Kent Uyehara, the owner of a Haight Street skateboard shop, hosted today’s event. He said a group of merchants and residents, the Civil Sidewalks Coalition, are trying “to take back our neighborhoods.”

Uyehara believes a sit-lie ordinance is the only way to do that. He was joined at his shop by Gascon, who repeated his claim that police “lack the tools to deal with this problem effectively.” He said the current laws were not enough, and that a sit-lie ordinance could be “very surgically used.”

Winnicker said the sit-lie ballot initiative will “let the voters decide, as the board clearly is not taking the opportunity to be responsive to the small business owners and the neighbors who have to deal with this kind of behavior every day.”

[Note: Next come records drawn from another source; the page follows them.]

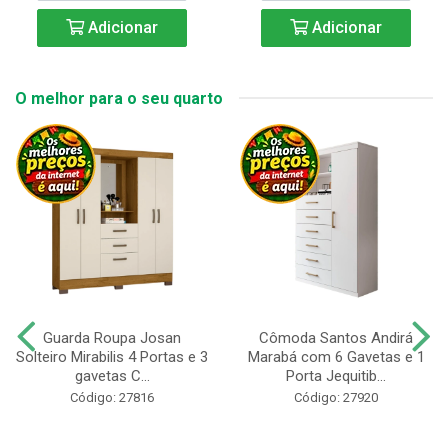
Adicionar
Adicionar
O melhor para o seu quarto
Guarda Roupa Josan
Cômoda Santos Andirá
Solteiro Mirabilis 4 Portas e 3
Marabá com 6 Gavetas e 1
gavetas C...
Porta Jequitib...
Código: 27816
Código: 27920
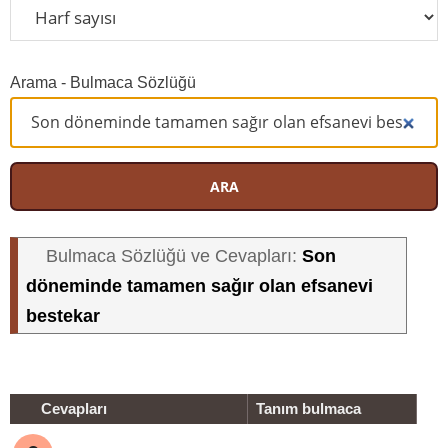
Arama - Bulmaca Sözlüğü
ARA
Son
Bulmaca Sözlüğü ve Cevapları:
döneminde tamamen sağır olan efsanevi
bestekar
Cevapları
Tanım bulmaca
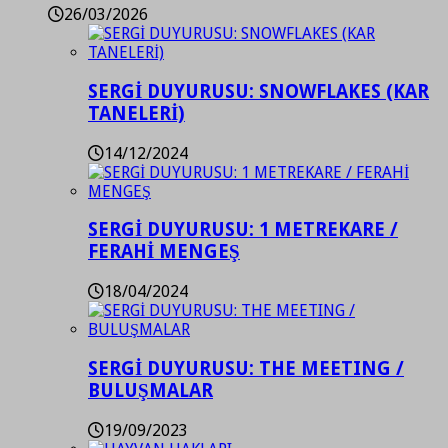
26/03/2026
SERGİ DUYURUSU: SNOWFLAKES (KAR
TANELERİ)
14/12/2024
SERGİ DUYURUSU: 1 METREKARE /
FERAHİ MENGEŞ
18/04/2024
SERGİ DUYURUSU: THE MEETING /
BULUŞMALAR
19/09/2023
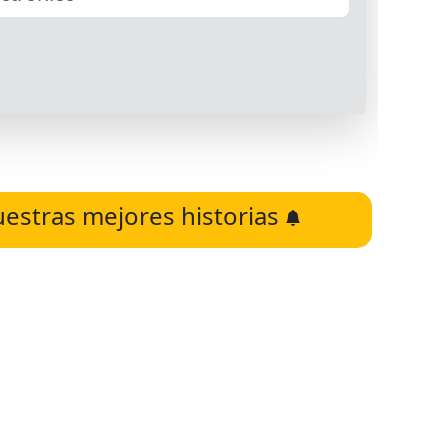
uestras mejores historias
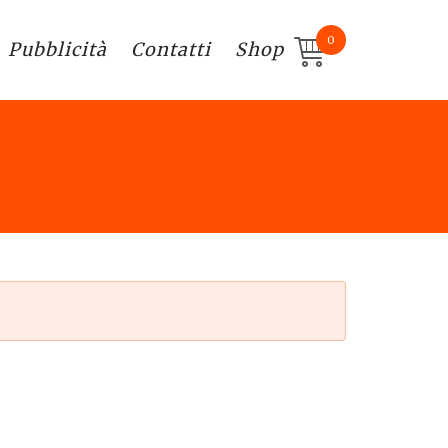
0
Pubblicità
Contatti
Shop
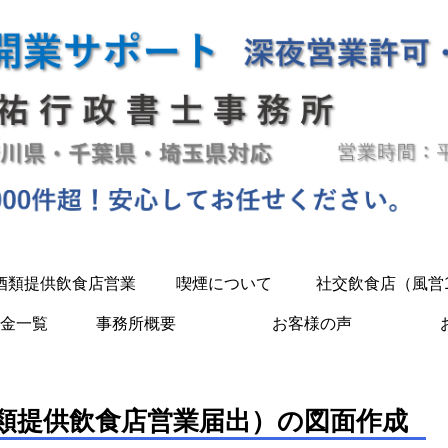
酒類提供飲食店営業
喫煙について
社交飲食店（風営
金一覧
事務所概要
お客様の声
類提供飲食店営業届出）の図面作成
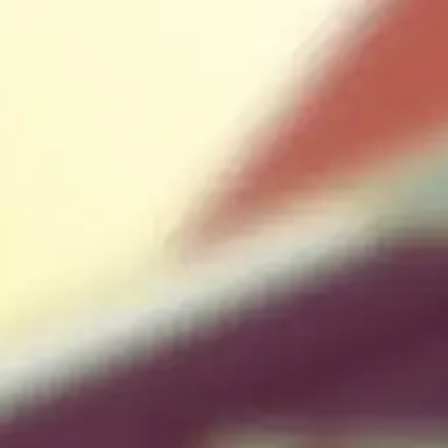
Piter Jv
Putra Dari Bapak Sumanto Dan Ibu
Zoy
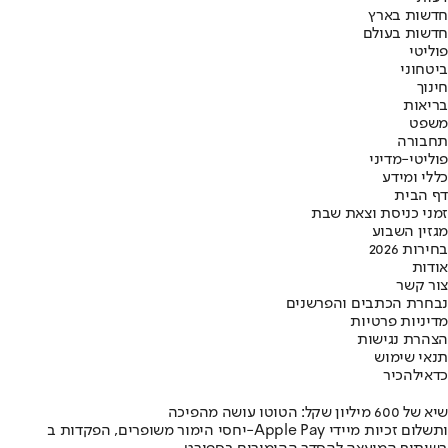
חדשות בארץ
חדשות בעולם
פוליטי
ביטחוני
חינוך
בריאות
משפט
תחבורה
פוליטי-מדיני
כללי ומידע
דף הבית
זמני כניסת וצאת שבת
מגזין השבוע
בחירות 2026
אודות
צור קשר
נבחרת הכתבים והפרשנים
מדיניות פרטיות
הצהרת נגישות
תנאי שימוש
כדאי
להכיר
שיא של 600 מיליון שקל: הטוטו עושה מהפיכה
יחסי הימור משופרים, הפקדות ב-Apple Pay ותשלום זכיות מיידי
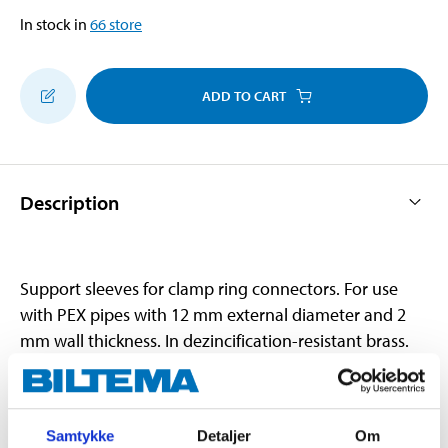
In stock in
66
store
ADD TO CART
Description
Support sleeves for clamp ring connectors. For use
with PEX pipes with 12 mm external diameter and 2
mm wall thickness. In dezincification-resistant brass.
Approved for drinking water.
Samtykke
Detaljer
Om
Technical specifications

Alioto-Pier insisted it was not subverting the political process to bring the measure directly to the voters after it fails at the board.

“If it’s something the people want, they’ll pass it,” she said.

Alioto-Pier said the law would help small businesses, which provide 60 percent of the city’s jobs and “are the backbone of San Francisco,” she said.

Chiu and the other committee members, Ross Mirkarimi and Bevan Dufty, all expressed concern earlier about whether the measure, as proposed, would have its intended effects.

Chiu and Mirkarimi maintained that there were several anti-loitering laws already on the books that were not being fully enforced. Mirkarimi stressed that mandated police foot patrols in trouble neighborhoods would help.

Chiu has proposed a companion ordinance–also forwarded to the full board but with recommendation–that would incorporate community and restorative justice models that bring together victims, residents and merchants without necessarily criminalizing some behaviors.

Dufty said the current street violence and other behavior in certain neighborhoods is “not acceptable” and the current enforcement process “does not seem to be working.”

Dufty said he still had questions about whether the ordinance as proposed “is the right thing to do.” However, he was the lone vote against sending the ordinance on to the full board, acknowledging it does not have the support to pass.

Newsom has until June 15 to submit his measure for the November ballot. It would require a simple majority of voters to pass.